So in Flex you can invoke a service (like a WebService method, or HTTPService.send()), which returns a token (mx.rpc.AsyncToken). After that, you set a responder on the token. When the results come back, the responder is called. Calling the send() method actually sends the request, so the whole construct looks bizarre, since you’re setting a responder/handler AFTER the call has been sent. This is a very common pattern in Cairngorm applications.
The fact is that this never fails, and I wondered why, because it looks possible (although unlikely) for an RPC call to return data before the responder is set. After thinking for a while, I remembered one of my first problems with Flash, years ago: it’s single threaded. After investigating on the web, I found out this is really what makes this (and a whole host of other async stuff) work in Flash/Flex. The call may return data, but since it’s single threaded, your method will surely be able to continue, and set the responder, before the result handler is called. Uncommon, to say the least.

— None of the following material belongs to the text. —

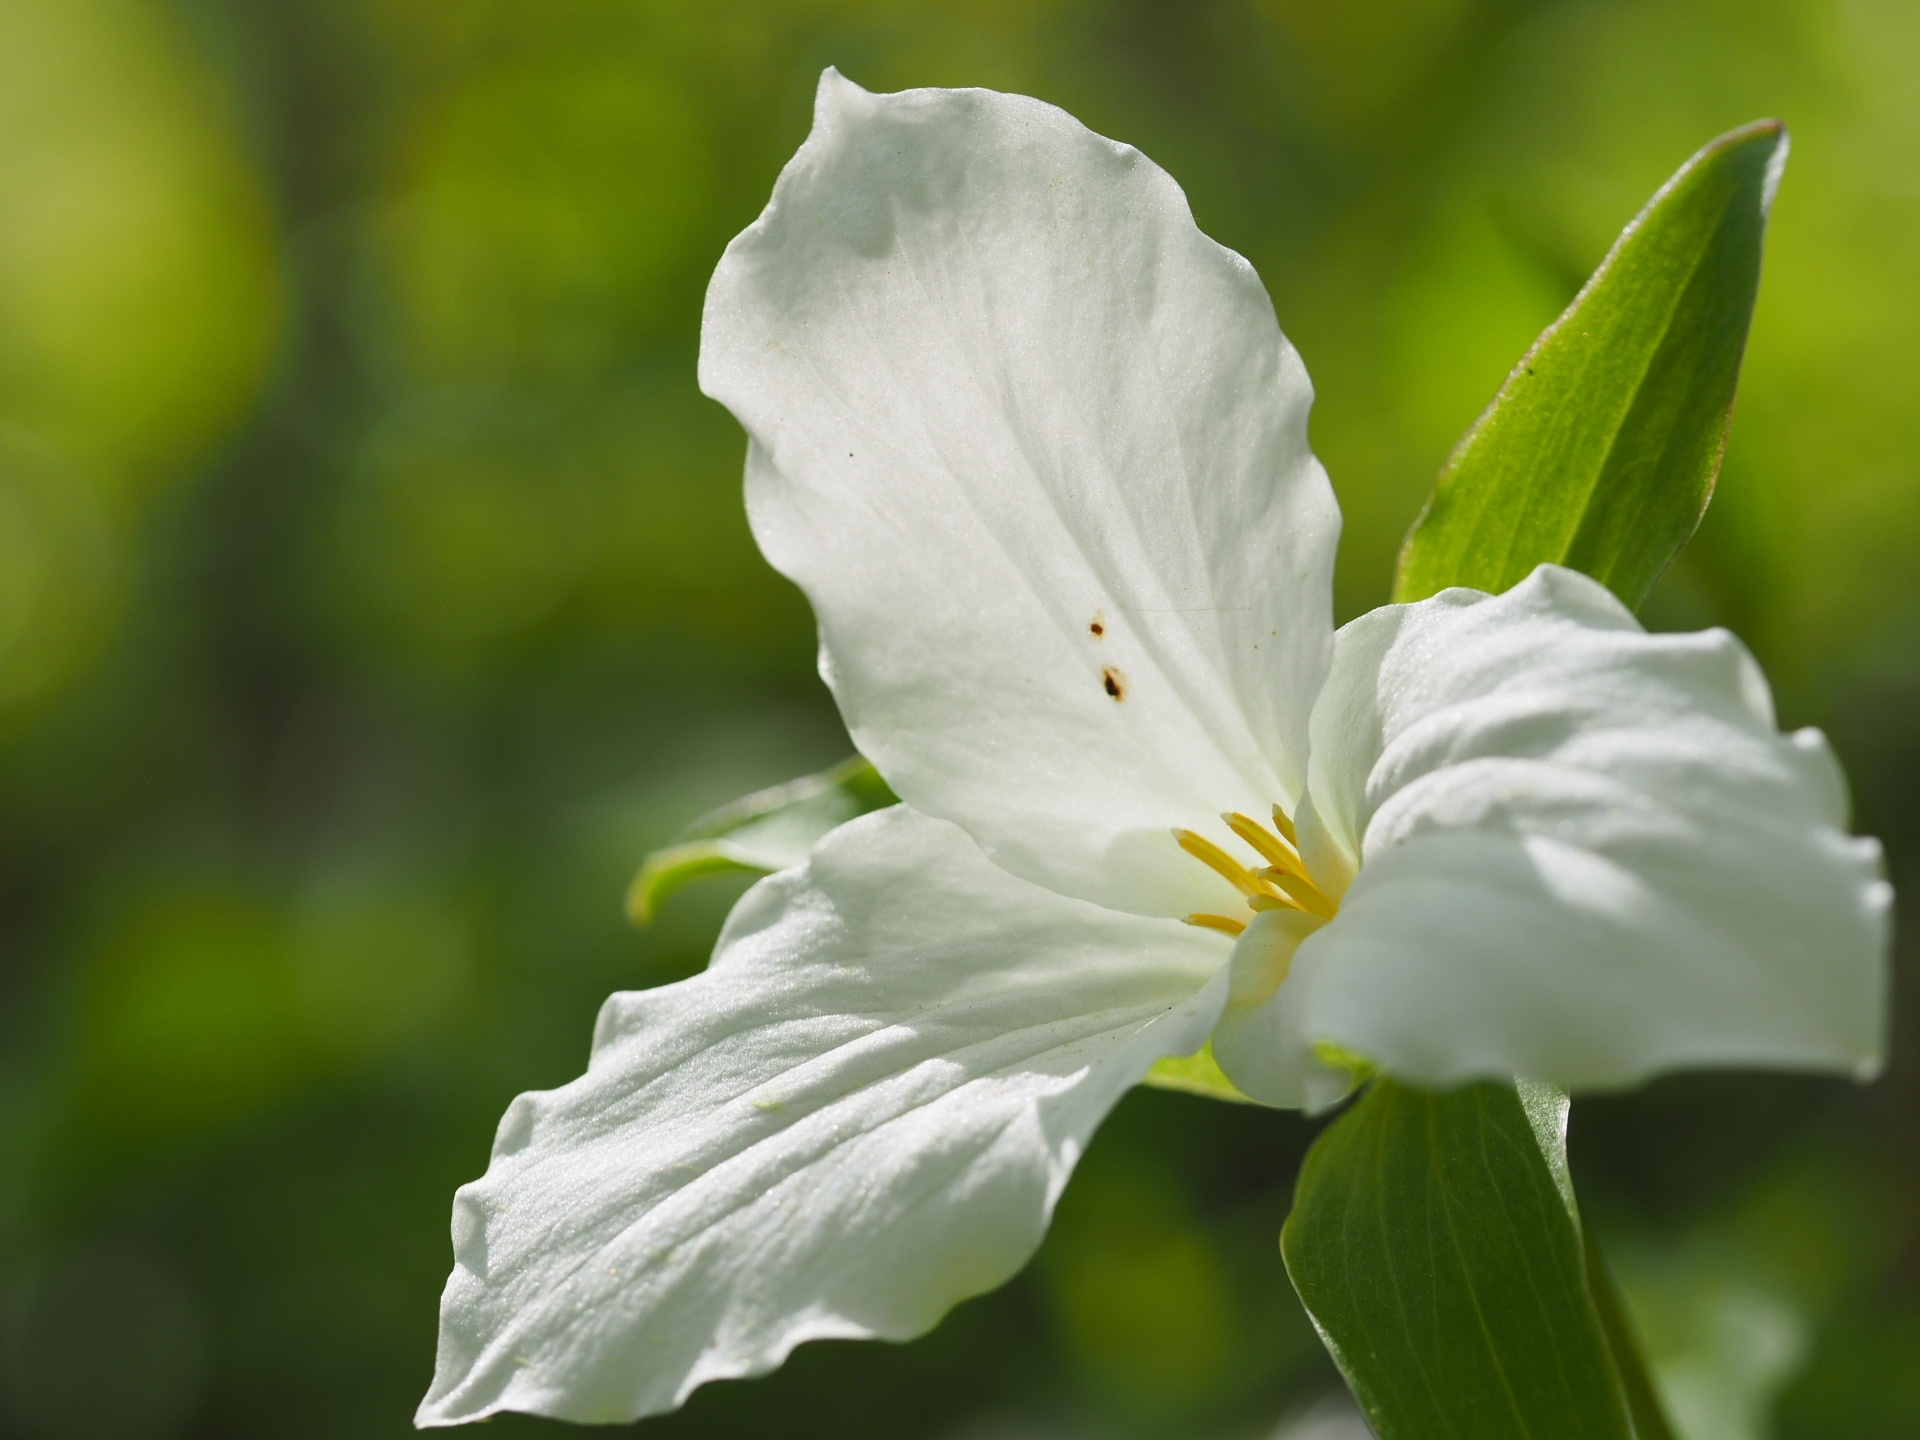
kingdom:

It has long been looking for this information, Thank you for your work.
I have actually been puzzled with this myself for quite some time. I am actually still today unclear on how can flex be asynchronous and single threaded??
The call to send() only prepares the call to the actual server, some event scheduler of some sort and returns the async token which I can set w/ the responder?
I am sure that’s not the way it works….it just sounds lame…
Can you please re-explain this? Thank you.